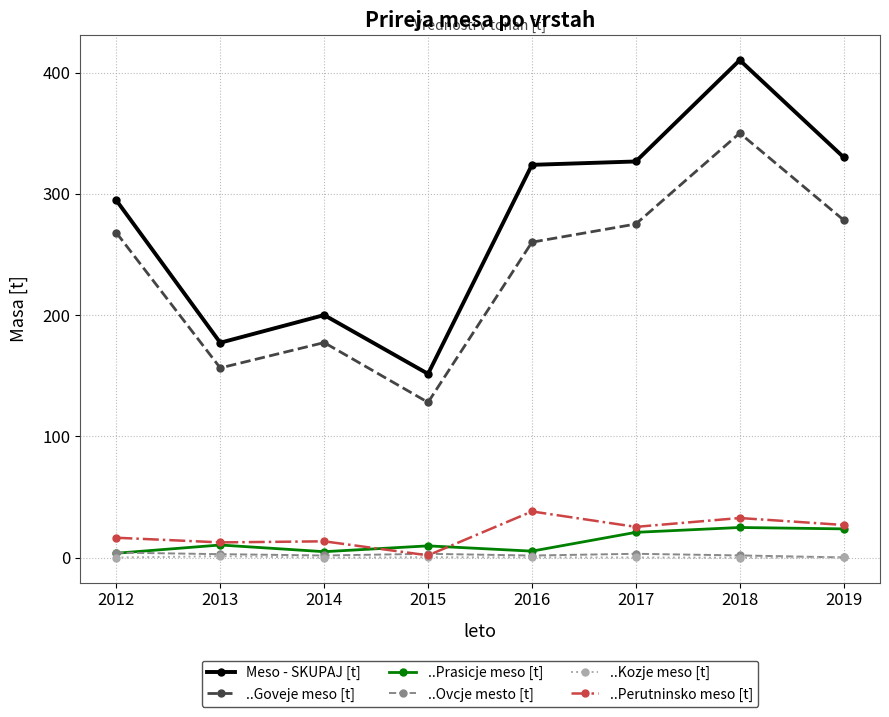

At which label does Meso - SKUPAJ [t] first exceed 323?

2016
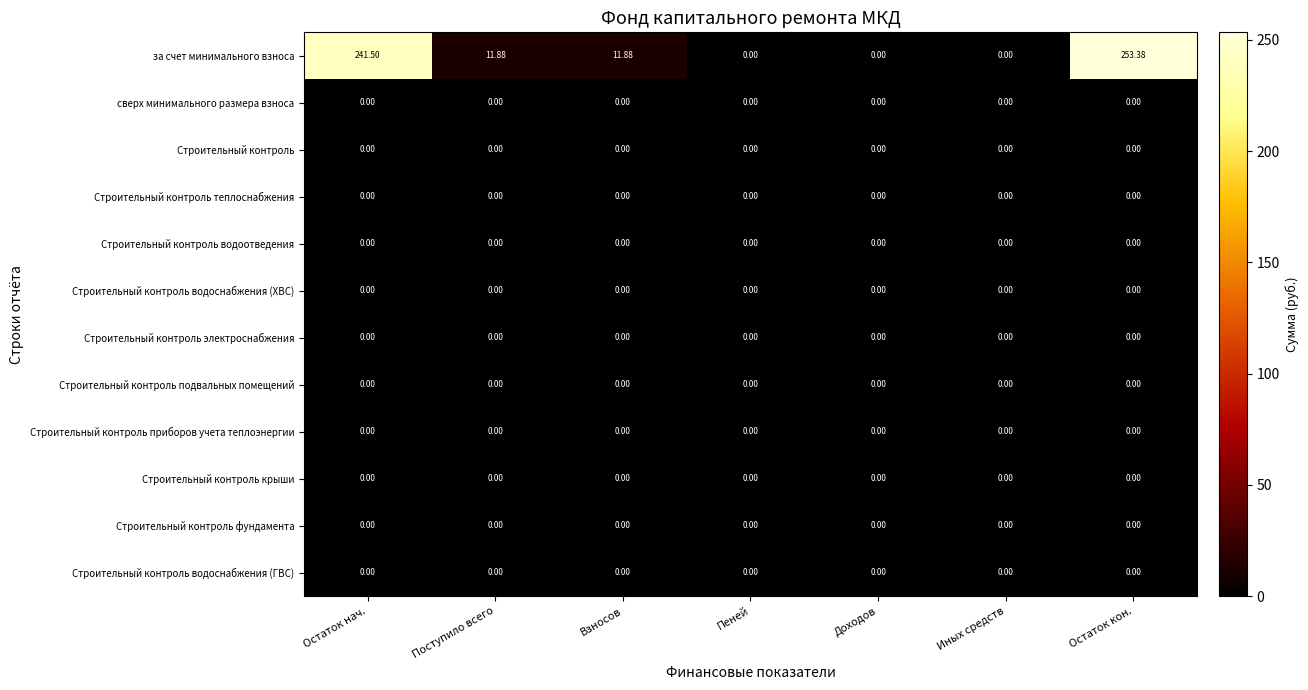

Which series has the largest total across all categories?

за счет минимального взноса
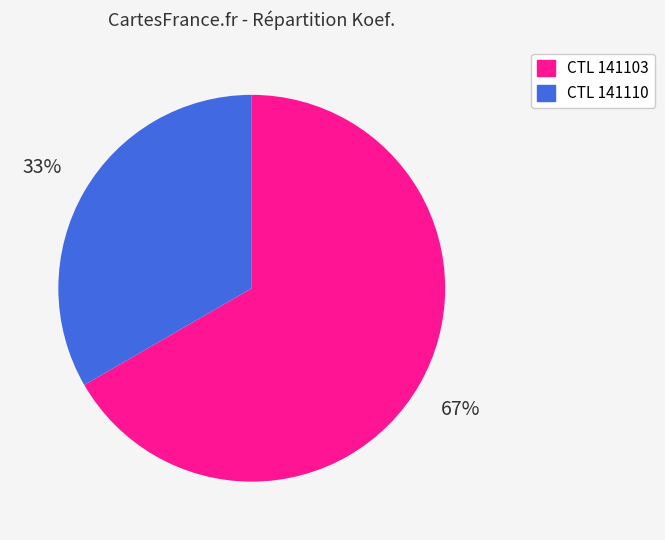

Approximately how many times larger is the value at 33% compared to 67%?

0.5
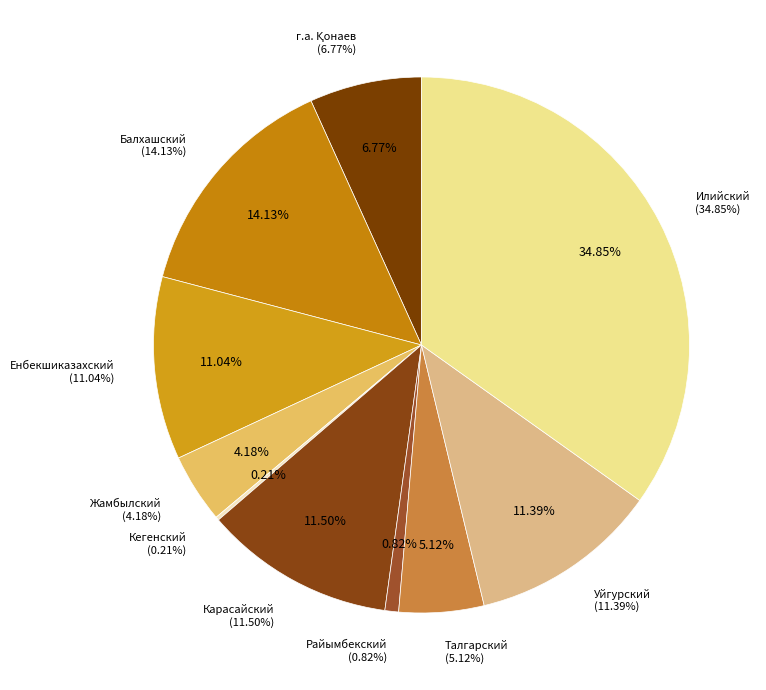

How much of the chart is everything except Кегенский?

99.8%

###

__Directive__:
Print every line of the material above verbatim, leaving out the pictures.

__Solution for this exercise__:
At which label does Meso - SKUPAJ [t] first exceed 323?

2016

Which series has the largest total across all categories?

за счет минимального взноса

Approximately how many times larger is the value at 33% compared to 67%?

0.5

How much of the chart is everything except Кегенский?

99.8%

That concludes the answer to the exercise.